◆ **TEXT PROVIDED**
The detailed design and functioning of such a real time-controlled Ethernet data network according to the PROFINET IRT Standard are disclosed in EP 1 388 238 B1, for example, and are sufficiently well known by those skilled in the art.
The present invention is now based on the problem providing a communication system and a method for isochronous data transmission with which components that are not capable of a real time-controlled data transmission can transmit real time-critical data over a real time-controlled Ethernet data network without any impairment of the time precision required for the real time-critical data transmission.
A basic idea of the present invention is to link up traditional communication equipment such as computers and the like which are not capable of a real time-controlled data transmission and would nevertheless like to enable real time-critical data transmission via a special bridge device to a real time-controlled Ethernet data network, for example, a PROFINET IRT system. Such communication equipment has only a communication interface, for example, a standard Ethernet interface which is not suitable for transmission of real time-critical data with the time precision required for this purpose. Furthermore, standard Ethernet communication equipment often cannot be expanded through additional cards because no more expansion sites are available due to the deep integration of Ethernet interfaces.
According to this, a communication system for isochronous data transmission is provided, comprising a real time-controlled Ethernet data network with at least one first communication device having a synchronized timer. The first communication devices are designed to transmit real time-critical data telegrams using a scheduled real time control. It should be pointed out that the first communication device may be designed as a coupling device, as a consumer or as a component having a consumer with an integrated coupling unit. In addition, a communication system comprises at least one bridge device connected to the real time-controlled Ethernet data network. At least one second communication device is connected to the bridge device by means of a non-real time-controlled communication link. Such a communication link may be a standard Ethernet connection. The second communication device has a device for supplying real time-critical data telegrams, each containing a predetermined transmission point in time and a communication interface for transmitting real time-critical data telegrams to the bridge device. The communication interface, for example, a standard Ethernet interface, a USB interface, a WLAN interface, a FireWire interface or a PCI interface—none of these support real time-controlled data transmission. The bridge device in turn has a timer that is synchronized with the timers of the first communication devices, for example, being time synchronized or cycle synchronized. In addition, the bridge device contains another device for analyzing the transmission point in time of a real time-critical data telegram coming from the second communication device and a control device which controls the forwarding of the respective real time-critical data telegram to the at least one first communication device of the Ethernet data network as a function of the transmission point in time analyzed.
It should be pointed out here that an isochronous data transmission is understood to be a transmission of data in communication cycles with a predefined adjustable duration. One advantage of this communication system may be seen in the fact that the second non-real time-controllable communication device can transmit real time-critical data to the real time-controlled Ethernet data network without disturbing the time precision required for the real time-controlled Ethernet data network. It should be emphasized here that the bridge device for relaying the real time-critical data telegrams coming from the first communication device does not require a transmission schedule.
To be able to control the forwarding of incoming real time-critical data telegrams in the bridge device at high data traffic levels, phase information is advantageously also contained in the real time-critical data telegrams supplied by the second communication device. The phase information, also known as the cycle number, denotes a certain communication cycle within the Ethernet data network. The transmission point in time which is also transmitted in such a real time-critical data telegram thus indicates the transmission point in time with respect to the defined communication cycle. In this way, real time-critical data belonging together can be sent in multiple communication cycles. The analysis unit is therefore designed for analyzing the phase information of a received real time-critical data telegram. The control unit of the bridge device controls the forwarding of the respective real time-critical data telegram in the desired communication cycle to the at least one first communication device as a function of the analyzed transmission point in time and the analyzed phase information.

◆ **WHAT YOU SHOULD DO**
Write out the passage on isochronous data transmission over Ethernet word for word, from "A basic idea" to "of Ethernet interfaces.".

◆ **ITEMS**
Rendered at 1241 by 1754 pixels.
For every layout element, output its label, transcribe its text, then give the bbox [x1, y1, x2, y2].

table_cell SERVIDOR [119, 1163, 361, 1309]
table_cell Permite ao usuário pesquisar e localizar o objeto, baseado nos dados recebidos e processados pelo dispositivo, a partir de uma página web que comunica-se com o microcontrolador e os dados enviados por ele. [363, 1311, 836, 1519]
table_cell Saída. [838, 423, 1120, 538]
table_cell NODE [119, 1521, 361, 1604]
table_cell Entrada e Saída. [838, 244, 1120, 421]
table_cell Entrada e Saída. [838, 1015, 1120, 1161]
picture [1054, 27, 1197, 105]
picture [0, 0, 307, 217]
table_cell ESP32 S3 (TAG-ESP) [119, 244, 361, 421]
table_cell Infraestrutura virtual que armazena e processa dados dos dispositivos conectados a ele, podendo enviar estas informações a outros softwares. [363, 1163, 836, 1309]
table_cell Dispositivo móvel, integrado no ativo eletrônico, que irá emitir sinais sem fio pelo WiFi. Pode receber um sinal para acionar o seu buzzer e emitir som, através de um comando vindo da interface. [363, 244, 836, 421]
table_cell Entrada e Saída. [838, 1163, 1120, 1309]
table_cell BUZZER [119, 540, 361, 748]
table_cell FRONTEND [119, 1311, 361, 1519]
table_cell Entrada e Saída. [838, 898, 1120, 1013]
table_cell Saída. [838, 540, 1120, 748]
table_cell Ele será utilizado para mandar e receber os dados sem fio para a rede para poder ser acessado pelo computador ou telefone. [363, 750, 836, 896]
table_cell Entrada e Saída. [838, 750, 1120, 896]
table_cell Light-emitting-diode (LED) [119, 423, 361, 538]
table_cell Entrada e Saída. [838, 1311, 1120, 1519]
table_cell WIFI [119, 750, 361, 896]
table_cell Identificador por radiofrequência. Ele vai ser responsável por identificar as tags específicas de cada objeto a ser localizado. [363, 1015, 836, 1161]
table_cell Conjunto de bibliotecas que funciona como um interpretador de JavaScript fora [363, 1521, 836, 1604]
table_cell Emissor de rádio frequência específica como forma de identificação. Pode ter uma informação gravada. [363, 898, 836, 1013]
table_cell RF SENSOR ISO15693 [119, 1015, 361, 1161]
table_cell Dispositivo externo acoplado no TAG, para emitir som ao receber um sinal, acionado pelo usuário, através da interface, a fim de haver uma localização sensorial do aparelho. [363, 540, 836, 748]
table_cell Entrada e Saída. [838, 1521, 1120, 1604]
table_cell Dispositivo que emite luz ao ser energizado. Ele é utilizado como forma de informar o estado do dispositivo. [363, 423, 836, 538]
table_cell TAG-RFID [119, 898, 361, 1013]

◆ **CORRECT RESPONSE**
A basic idea of the present invention is to link up traditional communication equipment such as computers and the like which are not capable of a real time-controlled data transmission and would nevertheless like to enable real time-critical data transmission via a special bridge device to a real time-controlled Ethernet data network, for example, a PROFINET IRT system. Such communication equipment has only a communication interface, for example, a standard Ethernet interface which is not suitable for transmission of real time-critical data with the time precision required for this purpose. Furthermore, standard Ethernet communication equipment often cannot be expanded through additional cards because no more expansion sites are available due to the deep integration of Ethernet interfaces.